Geopolitical tensions in the Middle East and trade risks had weighed on consumer confidence, with the optimism evident at the start of the calendar year giving way to increased uncertainty.

Positive sales momentum, however, had been maintained, with 1,026 apartments sold in March and April 2026, building on the 1,278 apartments forward sold at the end of the reporting period.

This positioned the group with a strong forward sales pipeline, providing resilience against market conditions while enabling it to capitalise on any improvement in trading conditions.

The group completed its first purpose-built rental development, The Eastlake in Johannesburg East.

The proof of concept for the rental market has delivered the desired outcomes, with a 99% occupancy at year-end. “The demand for these units was just frightening,” said Brookes.

Four new developments for rental had begun, as the group began to expand its rental portfolio “everywhere,” said Brookes.
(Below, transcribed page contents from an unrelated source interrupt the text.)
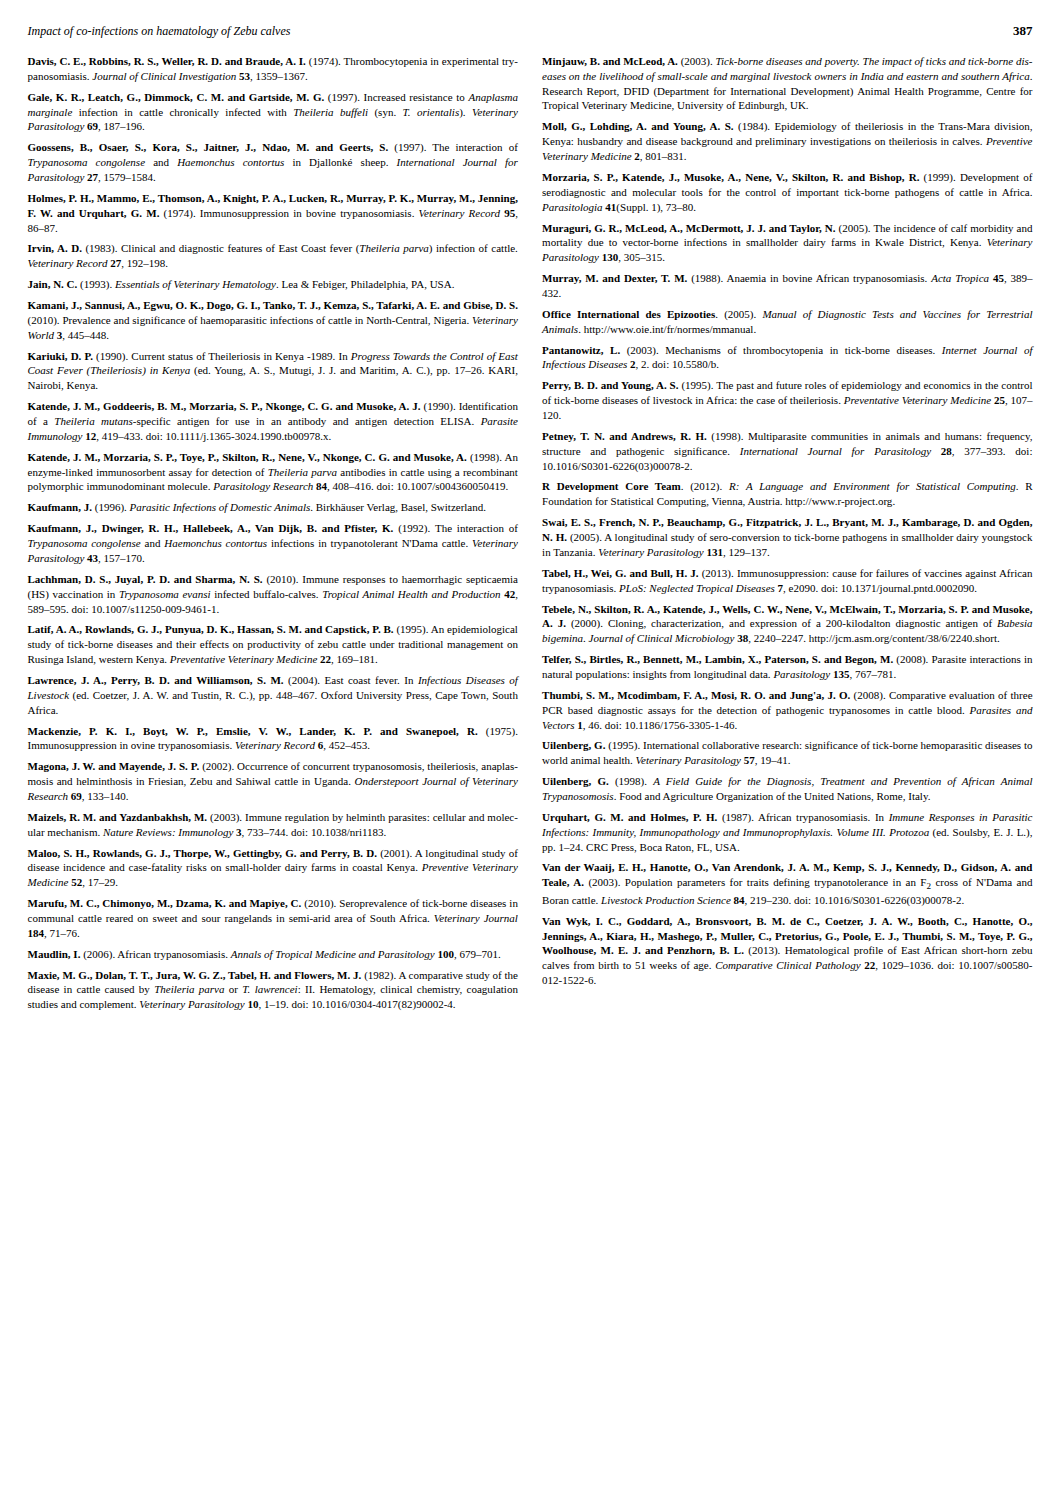Impact of co-infections on haematology of Zebu calves 387
Davis, C. E., Robbins, R. S., Weller, R. D. and Braude, A. I. (1974). Thrombocytopenia in experimental trypanosomiasis. Journal of Clinical Investigation 53, 1359–1367.
Gale, K. R., Leatch, G., Dimmock, C. M. and Gartside, M. G. (1997). Increased resistance to Anaplasma marginale infection in cattle chronically infected with Theileria buffeli (syn. T. orientalis). Veterinary Parasitology 69, 187–196.
Goossens, B., Osaer, S., Kora, S., Jaitner, J., Ndao, M. and Geerts, S. (1997). The interaction of Trypanosoma congolense and Haemonchus contortus in Djallonké sheep. International Journal for Parasitology 27, 1579–1584.
Holmes, P. H., Mammo, E., Thomson, A., Knight, P. A., Lucken, R., Murray, P. K., Murray, M., Jenning, F. W. and Urquhart, G. M. (1974). Immunosuppression in bovine trypanosomiasis. Veterinary Record 95, 86–87.
Irvin, A. D. (1983). Clinical and diagnostic features of East Coast fever (Theileria parva) infection of cattle. Veterinary Record 27, 192–198.
Jain, N. C. (1993). Essentials of Veterinary Hematology. Lea & Febiger, Philadelphia, PA, USA.
Kamani, J., Sannusi, A., Egwu, O. K., Dogo, G. I., Tanko, T. J., Kemza, S., Tafarki, A. E. and Gbise, D. S. (2010). Prevalence and significance of haemoparasitic infections of cattle in North-Central, Nigeria. Veterinary World 3, 445–448.
Kariuki, D. P. (1990). Current status of Theileriosis in Kenya -1989. In Progress Towards the Control of East Coast Fever (Theileriosis) in Kenya (ed. Young, A. S., Mutugi, J. J. and Maritim, A. C.), pp. 17–26. KARI, Nairobi, Kenya.
Katende, J. M., Goddeeris, B. M., Morzaria, S. P., Nkonge, C. G. and Musoke, A. J. (1990). Identification of a Theileria mutans-specific antigen for use in an antibody and antigen detection ELISA. Parasite Immunology 12, 419–433. doi: 10.1111/j.1365-3024.1990.tb00978.x.
Katende, J. M., Morzaria, S. P., Toye, P., Skilton, R., Nene, V., Nkonge, C. G. and Musoke, A. (1998). An enzyme-linked immunosorbent assay for detection of Theileria parva antibodies in cattle using a recombinant polymorphic immunodominant molecule. Parasitology Research 84, 408–416. doi: 10.1007/s004360050419.
Kaufmann, J. (1996). Parasitic Infections of Domestic Animals. Birkhäuser Verlag, Basel, Switzerland.
Kaufmann, J., Dwinger, R. H., Hallebeek, A., Van Dijk, B. and Pfister, K. (1992). The interaction of Trypanosoma congolense and Haemonchus contortus infections in trypanotolerant N'Dama cattle. Veterinary Parasitology 43, 157–170.
Lachhman, D. S., Juyal, P. D. and Sharma, N. S. (2010). Immune responses to haemorrhagic septicaemia (HS) vaccination in Trypanosoma evansi infected buffalo-calves. Tropical Animal Health and Production 42, 589–595. doi: 10.1007/s11250-009-9461-1.
Latif, A. A., Rowlands, G. J., Punyua, D. K., Hassan, S. M. and Capstick, P. B. (1995). An epidemiological study of tick-borne diseases and their effects on productivity of zebu cattle under traditional management on Rusinga Island, western Kenya. Preventative Veterinary Medicine 22, 169–181.
Lawrence, J. A., Perry, B. D. and Williamson, S. M. (2004). East coast fever. In Infectious Diseases of Livestock (ed. Coetzer, J. A. W. and Tustin, R. C.), pp. 448–467. Oxford University Press, Cape Town, South Africa.
Mackenzie, P. K. I., Boyt, W. P., Emslie, V. W., Lander, K. P. and Swanepoel, R. (1975). Immunosuppression in ovine trypanosomiasis. Veterinary Record 6, 452–453.
Magona, J. W. and Mayende, J. S. P. (2002). Occurrence of concurrent trypanosomosis, theileriosis, anaplasmosis and helminthosis in Friesian, Zebu and Sahiwal cattle in Uganda. Onderstepoort Journal of Veterinary Research 69, 133–140.
Maizels, R. M. and Yazdanbakhsh, M. (2003). Immune regulation by helminth parasites: cellular and molecular mechanism. Nature Reviews: Immunology 3, 733–744. doi: 10.1038/nri1183.
Maloo, S. H., Rowlands, G. J., Thorpe, W., Gettingby, G. and Perry, B. D. (2001). A longitudinal study of disease incidence and case-fatality risks on small-holder dairy farms in coastal Kenya. Preventive Veterinary Medicine 52, 17–29.
Marufu, M. C., Chimonyo, M., Dzama, K. and Mapiye, C. (2010). Seroprevalence of tick-borne diseases in communal cattle reared on sweet and sour rangelands in semi-arid area of South Africa. Veterinary Journal 184, 71–76.
Maudlin, I. (2006). African trypanosomiasis. Annals of Tropical Medicine and Parasitology 100, 679–701.
Maxie, M. G., Dolan, T. T., Jura, W. G. Z., Tabel, H. and Flowers, M. J. (1982). A comparative study of the disease in cattle caused by Theileria parva or T. lawrencei: II. Hematology, clinical chemistry, coagulation studies and complement. Veterinary Parasitology 10, 1–19. doi: 10.1016/0304-4017(82)90002-4.
Minjauw, B. and McLeod, A. (2003). Tick-borne diseases and poverty. The impact of ticks and tick-borne diseases on the livelihood of small-scale and marginal livestock owners in India and eastern and southern Africa. Research Report, DFID (Department for International Development) Animal Health Programme, Centre for Tropical Veterinary Medicine, University of Edinburgh, UK.
Moll, G., Lohding, A. and Young, A. S. (1984). Epidemiology of theileriosis in the Trans-Mara division, Kenya: husbandry and disease background and preliminary investigations on theileriosis in calves. Preventive Veterinary Medicine 2, 801–831.
Morzaria, S. P., Katende, J., Musoke, A., Nene, V., Skilton, R. and Bishop, R. (1999). Development of serodiagnostic and molecular tools for the control of important tick-borne pathogens of cattle in Africa. Parasitologia 41(Suppl. 1), 73–80.
Muraguri, G. R., McLeod, A., McDermott, J. J. and Taylor, N. (2005). The incidence of calf morbidity and mortality due to vector-borne infections in smallholder dairy farms in Kwale District, Kenya. Veterinary Parasitology 130, 305–315.
Murray, M. and Dexter, T. M. (1988). Anaemia in bovine African trypanosomiasis. Acta Tropica 45, 389–432.
Office International des Epizooties. (2005). Manual of Diagnostic Tests and Vaccines for Terrestrial Animals. http://www.oie.int/fr/normes/mmanual.
Pantanowitz, L. (2003). Mechanisms of thrombocytopenia in tick-borne diseases. Internet Journal of Infectious Diseases 2, 2. doi: 10.5580/b.
Perry, B. D. and Young, A. S. (1995). The past and future roles of epidemiology and economics in the control of tick-borne diseases of livestock in Africa: the case of theileriosis. Preventative Veterinary Medicine 25, 107–120.
Petney, T. N. and Andrews, R. H. (1998). Multiparasite communities in animals and humans: frequency, structure and pathogenic significance. International Journal for Parasitology 28, 377–393. doi: 10.1016/S0301-6226(03)00078-2.
R Development Core Team. (2012). R: A Language and Environment for Statistical Computing. R Foundation for Statistical Computing, Vienna, Austria. http://www.r-project.org.
Swai, E. S., French, N. P., Beauchamp, G., Fitzpatrick, J. L., Bryant, M. J., Kambarage, D. and Ogden, N. H. (2005). A longitudinal study of sero-conversion to tick-borne pathogens in smallholder dairy youngstock in Tanzania. Veterinary Parasitology 131, 129–137.
Tabel, H., Wei, G. and Bull, H. J. (2013). Immunosuppression: cause for failures of vaccines against African trypanosomiasis. PLoS: Neglected Tropical Diseases 7, e2090. doi: 10.1371/journal.pntd.0002090.
Tebele, N., Skilton, R. A., Katende, J., Wells, C. W., Nene, V., McElwain, T., Morzaria, S. P. and Musoke, A. J. (2000). Cloning, characterization, and expression of a 200-kilodalton diagnostic antigen of Babesia bigemina. Journal of Clinical Microbiology 38, 2240–2247. http://jcm.asm.org/content/38/6/2240.short.
Telfer, S., Birtles, R., Bennett, M., Lambin, X., Paterson, S. and Begon, M. (2008). Parasite interactions in natural populations: insights from longitudinal data. Parasitology 135, 767–781.
Thumbi, S. M., Mcodimbam, F. A., Mosi, R. O. and Jung'a, J. O. (2008). Comparative evaluation of three PCR based diagnostic assays for the detection of pathogenic trypanosomes in cattle blood. Parasites and Vectors 1, 46. doi: 10.1186/1756-3305-1-46.
Uilenberg, G. (1995). International collaborative research: significance of tick-borne hemoparasitic diseases to world animal health. Veterinary Parasitology 57, 19–41.
Uilenberg, G. (1998). A Field Guide for the Diagnosis, Treatment and Prevention of African Animal Trypanosomosis. Food and Agriculture Organization of the United Nations, Rome, Italy.
Urquhart, G. M. and Holmes, P. H. (1987). African trypanosomiasis. In Immune Responses in Parasitic Infections: Immunity, Immunopathology and Immunoprophylaxis. Volume III. Protozoa (ed. Soulsby, E. J. L.), pp. 1–24. CRC Press, Boca Raton, FL, USA.
Van der Waaij, E. H., Hanotte, O., Van Arendonk, J. A. M., Kemp, S. J., Kennedy, D., Gidson, A. and Teale, A. (2003). Population parameters for traits defining trypanotolerance in an F2 cross of N'Dama and Boran cattle. Livestock Production Science 84, 219–230. doi: 10.1016/S0301-6226(03)00078-2.
Van Wyk, I. C., Goddard, A., Bronsvoort, B. M. de C., Coetzer, J. A. W., Booth, C., Hanotte, O., Jennings, A., Kiara, H., Mashego, P., Muller, C., Pretorius, G., Poole, E. J., Thumbi, S. M., Toye, P. G., Woolhouse, M. E. J. and Penzhorn, B. L. (2013). Hematological profile of East African short-horn zebu calves from birth to 51 weeks of age. Comparative Clinical Pathology 22, 1029–1036. doi: 10.1007/s00580-012-1522-6.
In total, the group holds investment property valued at R506,9m. In the past year, while economic growth was subdued, moderating inflation and an easing of interest rates had supported consumer demand, improved loan affordability, and stimulated investment in residential property.

Balwin’s results were distorted by the impact of land sale transactions, fair value adjustments to investment property, and a write-off of feasibility costs for an educational facility development that was ultimately deemed misaligned with the group's objectives.

Profit after taxation increased 9% to R254.5m. Excluding the impact of these non-recurring items, group profit increased by 36% and better represents the core business operations.

Brookes said they would continue to sell off non-core investments and use the proceeds to reduce loan-to-value, which fell to 38,1% in the past year from 40.4%.

Balwin Annuity increased revenue by 25% to R219m, maintaining its 8.1% contribution to group revenue.

The group reported a decline in gross margin to 27% (2025: 30%). The gross profit margin from the sale of apartments remained stable at 24%, but the financial impact of the disposal of land parcels impacted the group gross margin performance.

Developments under construction, which comprise the value of land and infrastructure costs, development rights, and construction costs, increased to R6.9bn from R6.7bn.

The cash position was healthy at R208.6m (R254.8m). Cash generation of R198.7m (2025: cash used of R211.5m) recorded a turnaround from improved profitability and disciplined working capital management.